International scientists from the Whitehead/MIT Center for Genome Research and other institutions announced Monday that more than 96 percent of the genetic blueprint for the mouse, the most important animal model in biomedical research, has been deposited into public databases.
The International Mouse Genome Sequencing Consortium said it had assembled and published an advanced draft sequence of the mouse genome, which has roughly the same number of genes as the human genome.
The sequence is posted on the Internet where it is freely available to all scientists.

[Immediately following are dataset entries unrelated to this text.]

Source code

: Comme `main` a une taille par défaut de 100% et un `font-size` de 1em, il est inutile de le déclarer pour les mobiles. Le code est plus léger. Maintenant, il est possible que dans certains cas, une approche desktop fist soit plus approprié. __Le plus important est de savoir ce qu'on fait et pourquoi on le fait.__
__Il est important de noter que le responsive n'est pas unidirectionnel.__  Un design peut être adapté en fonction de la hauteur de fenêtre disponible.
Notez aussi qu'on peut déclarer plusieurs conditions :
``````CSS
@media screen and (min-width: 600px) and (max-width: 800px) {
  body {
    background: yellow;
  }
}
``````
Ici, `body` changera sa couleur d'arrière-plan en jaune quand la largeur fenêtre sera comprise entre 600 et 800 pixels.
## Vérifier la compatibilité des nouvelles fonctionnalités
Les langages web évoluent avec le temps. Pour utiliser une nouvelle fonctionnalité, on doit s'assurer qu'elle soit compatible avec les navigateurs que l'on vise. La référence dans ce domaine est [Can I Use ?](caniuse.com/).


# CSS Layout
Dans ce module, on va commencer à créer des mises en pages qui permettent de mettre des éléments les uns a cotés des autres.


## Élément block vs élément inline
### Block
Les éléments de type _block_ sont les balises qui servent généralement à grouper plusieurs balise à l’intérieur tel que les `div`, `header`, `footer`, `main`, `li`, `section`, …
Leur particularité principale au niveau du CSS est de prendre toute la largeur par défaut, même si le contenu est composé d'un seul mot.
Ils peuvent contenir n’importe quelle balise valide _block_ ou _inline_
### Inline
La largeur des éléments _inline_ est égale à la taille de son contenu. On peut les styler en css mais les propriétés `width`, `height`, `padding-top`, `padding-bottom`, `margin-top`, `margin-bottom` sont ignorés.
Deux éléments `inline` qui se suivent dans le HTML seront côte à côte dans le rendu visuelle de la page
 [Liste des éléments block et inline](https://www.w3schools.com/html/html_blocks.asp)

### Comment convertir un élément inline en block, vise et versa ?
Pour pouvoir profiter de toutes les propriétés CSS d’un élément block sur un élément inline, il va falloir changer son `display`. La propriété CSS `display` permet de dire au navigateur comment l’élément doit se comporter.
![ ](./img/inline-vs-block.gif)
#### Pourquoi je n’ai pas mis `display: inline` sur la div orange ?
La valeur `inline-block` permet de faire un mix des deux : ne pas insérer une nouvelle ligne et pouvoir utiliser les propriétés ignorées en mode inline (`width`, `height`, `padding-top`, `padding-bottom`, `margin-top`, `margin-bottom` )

The mouse genome was previously sequenced privately by Celera Genomics but is available only to their subscribers, The New York Times reported.
The mouse genome is contained in 20 chromosome pairs and the current results suggest that it is about 2.7 billion base pairs in size, or about 15 percent smaller than the human genome. The human genome is 3.1 billion base pairs spread out over 23 pairs of chromosomes (22 autosomes and the X and Y sex chromosomes). Analysis of the genome assembly so far has found more than 22,500 high quality gene predictions, with additional predictions expected to take the total to about 30,000.
The draft sequence was assembled by the Mouse Genome Sequencing Consortium, an international team of researchers from the Whitehead Institute, Washington University in St. Louis, and the Wellcome Trust Sanger Institute and European Bioinformatics Institute in England, with funding from the National Human Genome Research Institute of the National Institutes of Health, and the Wellcome Trust in the U.K.
The results from this analysis can be found at several websites, including those of the European BioinformaticsInstitute, the National Center for Biotechnology Information at the National Library of Medicine and the University of California at Santa Cruz. A comparison between the mouse sequence and the human sequence can be found at all three sites.
"The mouse sequence provides a very important chapter from evolution's lab notebook," said Professor Eric Lander or biology, director of the Whitehead/MIT Center for Genome Research. "Being able to read evolution's notebook and compare genomic information across species will allow us to glean important information about ourselves. That's because evolution preserves the most important genetic information across species. If specific DNA sequences have been preserved by evolution over hundreds of millions of years, then they must be functionally important."
Francis S. Collins, director of the National Human Genome Research Institute, commented, "The mouse sequence is much further along in the process than the human sequence was at the draft stage. Methods for efficient sequencing of large genomes continue to advance dramatically, and the sophistication of the team that accomplished this goal is truly impressive. This sets a new standard for speed, accuracy and public accessibility."
The achievement represents a major milestone for the Human Genome Project because it provides a key tool needed by scientists around the world to interpret the human sequence, a draft version of which was published last year. This information will allow researchers to gain insights into the function of many human genes because the mouse carries virtually the same set of genes as the human, but can be used in laboratory research.
The draft sequence shows the order of the DNA chemical bases A, T, C and G along the 20 mouse chromosomes. It includes more than 96 percent of the mouse genome with long, continuous stretches of DNA and represents a seven-fold coverage of the genome. This means that the location of every base, or DNA letter, in the mouse genome was determined an average of seven times, a frequency that ensures a high degree of accuracy.
The quality of the working draft sequence far exceeds the consortium's original expectations for this stage and was completed much sooner than initially expected, reflecting the tremendous efficiencies gained in sequencing and computational technologies in the past few years.
This milestone concludes the second phase of the consortium's mouse sequencing effort: the production of a draft sequence by whole-genome shotgun method. In Phase III, the consortium will produce a finished version with the remaining gaps filled in and errors resolved. This phase will proceed using clone-based, or hierarchical, sequencing using the publicly available mouse genome clone map.
A version of this article appeared in MIT Tech Talk on May 8, 2002.